>> Begin Supplied records

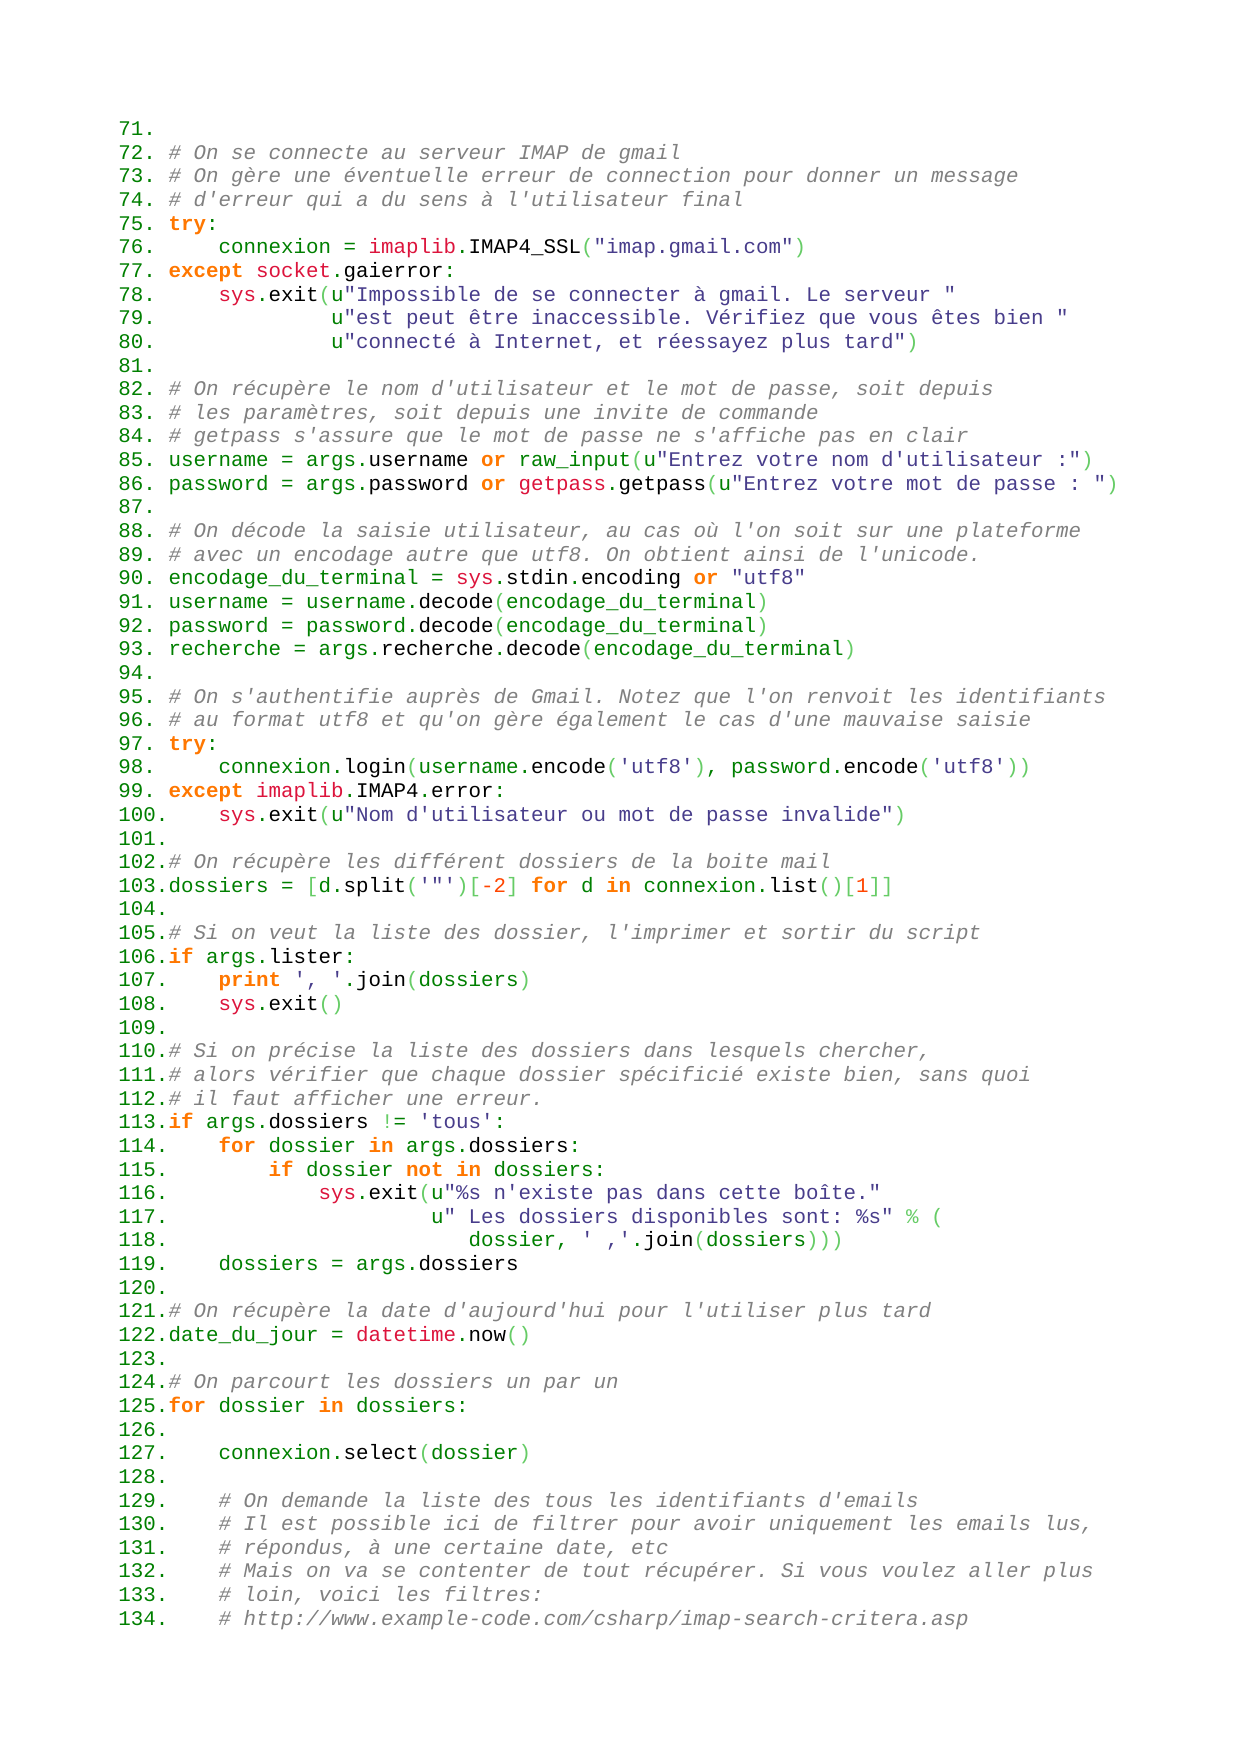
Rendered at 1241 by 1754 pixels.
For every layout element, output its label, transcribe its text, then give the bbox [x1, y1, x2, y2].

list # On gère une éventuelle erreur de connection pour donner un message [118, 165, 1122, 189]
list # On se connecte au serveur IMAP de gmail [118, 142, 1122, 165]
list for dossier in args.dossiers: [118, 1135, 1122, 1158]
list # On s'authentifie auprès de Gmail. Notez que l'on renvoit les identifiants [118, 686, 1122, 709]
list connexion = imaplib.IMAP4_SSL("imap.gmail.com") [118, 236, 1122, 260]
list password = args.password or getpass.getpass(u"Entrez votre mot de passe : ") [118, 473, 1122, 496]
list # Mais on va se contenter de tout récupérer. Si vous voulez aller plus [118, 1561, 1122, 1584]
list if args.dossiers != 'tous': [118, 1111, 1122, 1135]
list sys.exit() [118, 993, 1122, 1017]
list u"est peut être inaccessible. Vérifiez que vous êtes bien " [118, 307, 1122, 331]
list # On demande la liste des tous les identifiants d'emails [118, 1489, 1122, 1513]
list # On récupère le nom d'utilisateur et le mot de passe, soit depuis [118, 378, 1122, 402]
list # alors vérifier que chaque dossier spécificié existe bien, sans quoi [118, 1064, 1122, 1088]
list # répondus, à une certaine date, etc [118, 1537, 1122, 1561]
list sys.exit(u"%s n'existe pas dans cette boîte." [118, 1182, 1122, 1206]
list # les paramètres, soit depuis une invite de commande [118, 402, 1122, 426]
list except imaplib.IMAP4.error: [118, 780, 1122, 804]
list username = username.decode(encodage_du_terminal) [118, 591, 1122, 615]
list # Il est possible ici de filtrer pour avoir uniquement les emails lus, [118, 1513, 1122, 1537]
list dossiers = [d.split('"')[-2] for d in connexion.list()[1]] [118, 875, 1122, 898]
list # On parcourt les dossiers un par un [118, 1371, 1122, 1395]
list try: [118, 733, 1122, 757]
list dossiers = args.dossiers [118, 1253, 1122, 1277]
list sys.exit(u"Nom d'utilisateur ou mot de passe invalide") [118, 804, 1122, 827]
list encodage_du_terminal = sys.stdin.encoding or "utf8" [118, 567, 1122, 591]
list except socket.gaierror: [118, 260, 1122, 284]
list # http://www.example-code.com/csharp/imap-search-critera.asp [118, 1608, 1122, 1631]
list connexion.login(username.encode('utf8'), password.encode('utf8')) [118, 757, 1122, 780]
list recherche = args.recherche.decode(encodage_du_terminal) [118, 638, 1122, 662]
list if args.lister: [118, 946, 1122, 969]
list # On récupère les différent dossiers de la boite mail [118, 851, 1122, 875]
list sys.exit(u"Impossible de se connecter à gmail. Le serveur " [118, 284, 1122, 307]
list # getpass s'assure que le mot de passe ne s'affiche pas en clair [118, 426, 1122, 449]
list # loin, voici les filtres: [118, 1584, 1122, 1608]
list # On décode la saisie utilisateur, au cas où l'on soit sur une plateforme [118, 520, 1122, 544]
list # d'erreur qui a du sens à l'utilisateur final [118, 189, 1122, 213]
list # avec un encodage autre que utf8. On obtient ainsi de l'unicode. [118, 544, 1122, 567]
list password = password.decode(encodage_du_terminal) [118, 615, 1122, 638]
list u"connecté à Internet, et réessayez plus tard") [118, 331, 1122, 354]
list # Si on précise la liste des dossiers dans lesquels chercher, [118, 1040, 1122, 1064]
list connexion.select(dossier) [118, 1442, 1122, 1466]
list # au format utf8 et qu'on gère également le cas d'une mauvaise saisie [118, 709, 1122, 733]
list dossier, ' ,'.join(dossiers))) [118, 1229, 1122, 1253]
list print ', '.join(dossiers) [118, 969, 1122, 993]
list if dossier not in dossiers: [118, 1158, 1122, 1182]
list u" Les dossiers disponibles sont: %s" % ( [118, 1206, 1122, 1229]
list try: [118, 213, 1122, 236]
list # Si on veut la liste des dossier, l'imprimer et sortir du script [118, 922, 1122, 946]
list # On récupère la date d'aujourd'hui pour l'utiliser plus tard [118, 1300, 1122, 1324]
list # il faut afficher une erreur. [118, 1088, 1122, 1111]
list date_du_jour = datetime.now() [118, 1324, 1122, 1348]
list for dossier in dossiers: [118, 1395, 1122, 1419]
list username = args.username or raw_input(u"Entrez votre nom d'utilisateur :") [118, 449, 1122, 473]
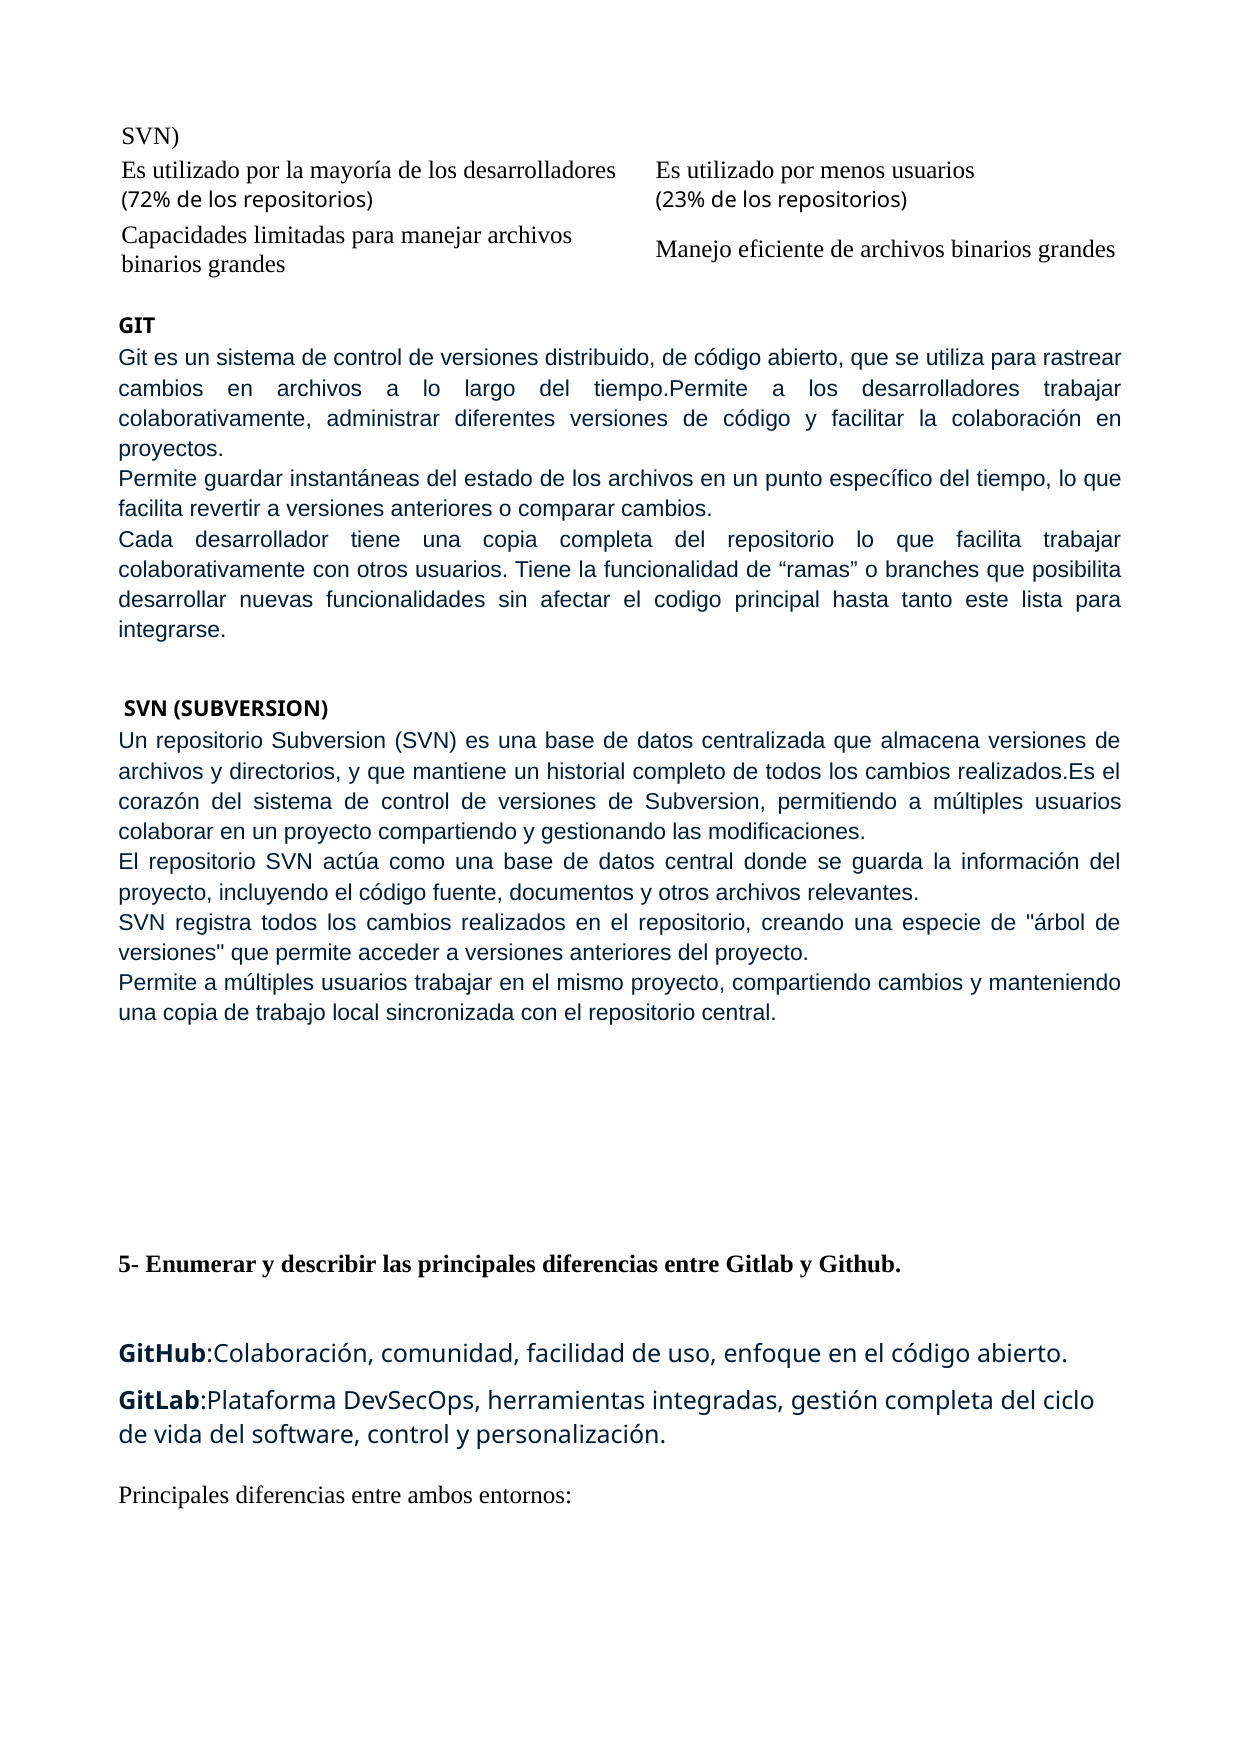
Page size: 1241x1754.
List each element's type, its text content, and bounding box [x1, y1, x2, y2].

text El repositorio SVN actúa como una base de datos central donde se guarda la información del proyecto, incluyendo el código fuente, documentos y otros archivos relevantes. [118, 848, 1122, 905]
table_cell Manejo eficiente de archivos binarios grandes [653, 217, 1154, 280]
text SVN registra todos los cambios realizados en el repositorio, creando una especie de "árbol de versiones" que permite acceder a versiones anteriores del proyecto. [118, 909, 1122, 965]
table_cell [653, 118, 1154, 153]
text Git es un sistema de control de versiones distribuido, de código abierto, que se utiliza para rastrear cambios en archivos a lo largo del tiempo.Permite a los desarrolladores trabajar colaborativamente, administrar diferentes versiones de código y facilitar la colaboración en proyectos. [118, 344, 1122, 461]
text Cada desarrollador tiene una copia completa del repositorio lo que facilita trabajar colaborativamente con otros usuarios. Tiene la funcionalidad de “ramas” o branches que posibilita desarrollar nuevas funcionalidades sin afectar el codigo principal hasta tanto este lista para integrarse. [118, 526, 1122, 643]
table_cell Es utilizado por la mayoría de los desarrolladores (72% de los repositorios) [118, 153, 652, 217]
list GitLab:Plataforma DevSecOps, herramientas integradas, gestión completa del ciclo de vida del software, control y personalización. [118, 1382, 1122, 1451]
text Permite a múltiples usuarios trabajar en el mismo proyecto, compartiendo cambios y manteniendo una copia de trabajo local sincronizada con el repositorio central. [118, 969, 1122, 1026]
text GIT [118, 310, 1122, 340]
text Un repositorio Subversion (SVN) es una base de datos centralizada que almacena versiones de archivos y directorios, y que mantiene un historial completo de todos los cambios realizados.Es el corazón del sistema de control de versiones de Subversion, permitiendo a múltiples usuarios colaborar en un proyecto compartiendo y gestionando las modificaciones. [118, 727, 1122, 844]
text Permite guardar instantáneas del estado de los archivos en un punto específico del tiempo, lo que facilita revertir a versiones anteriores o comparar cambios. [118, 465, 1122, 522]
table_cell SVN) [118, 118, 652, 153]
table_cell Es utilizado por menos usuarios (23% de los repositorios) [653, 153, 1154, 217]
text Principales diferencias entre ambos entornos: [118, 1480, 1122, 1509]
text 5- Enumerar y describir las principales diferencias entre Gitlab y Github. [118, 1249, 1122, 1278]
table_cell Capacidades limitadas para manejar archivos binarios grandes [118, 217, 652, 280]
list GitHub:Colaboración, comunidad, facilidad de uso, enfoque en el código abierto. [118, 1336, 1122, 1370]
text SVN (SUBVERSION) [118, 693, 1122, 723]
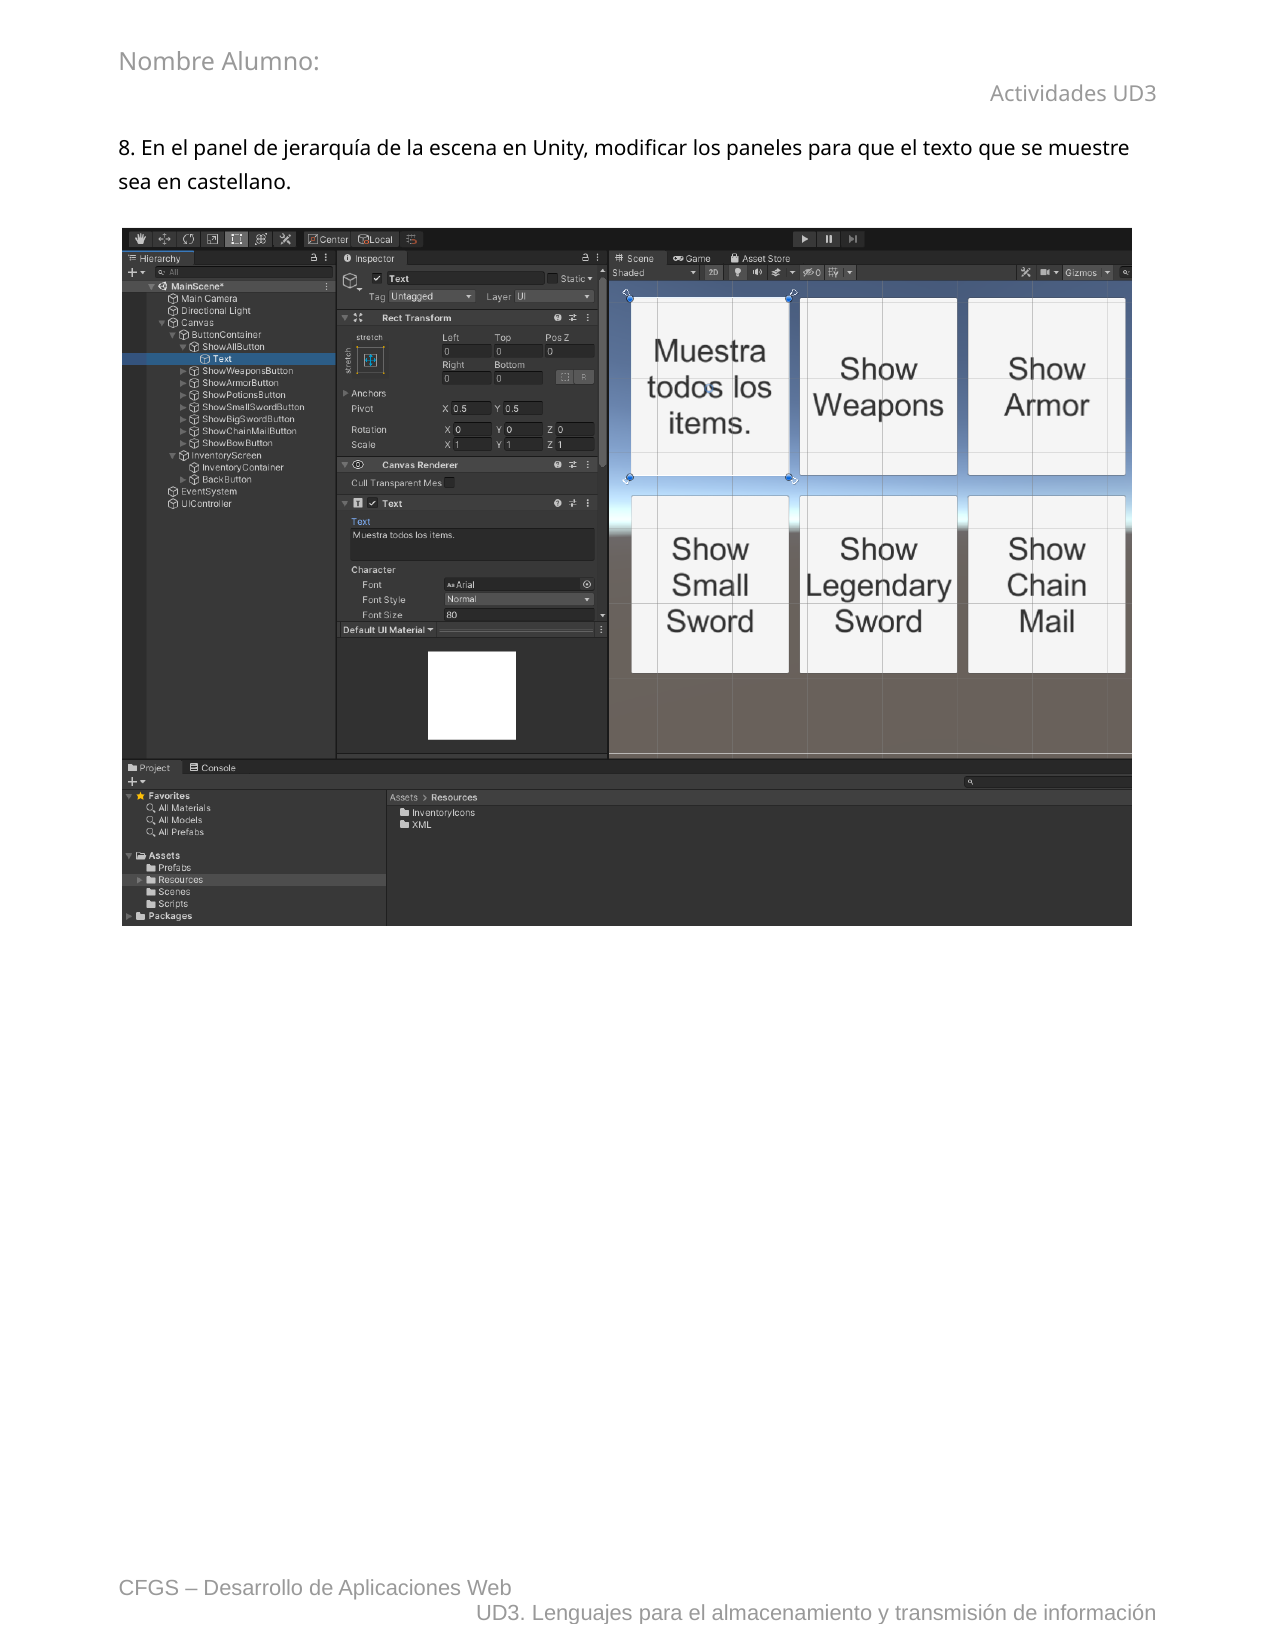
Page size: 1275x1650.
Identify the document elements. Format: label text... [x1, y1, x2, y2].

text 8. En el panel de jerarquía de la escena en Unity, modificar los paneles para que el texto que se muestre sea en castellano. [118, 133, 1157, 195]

>> End Supplied records

Copy out the lines of the rows above word for word, starting at the line that contains "Page size: 1241x1754." and ending at the line that contains "List each element's", including both of those lines.

(Exercise result)
Page size: 1241x1754.
List each element's type, its text content, and bounding box [x1, y1, x2, y2].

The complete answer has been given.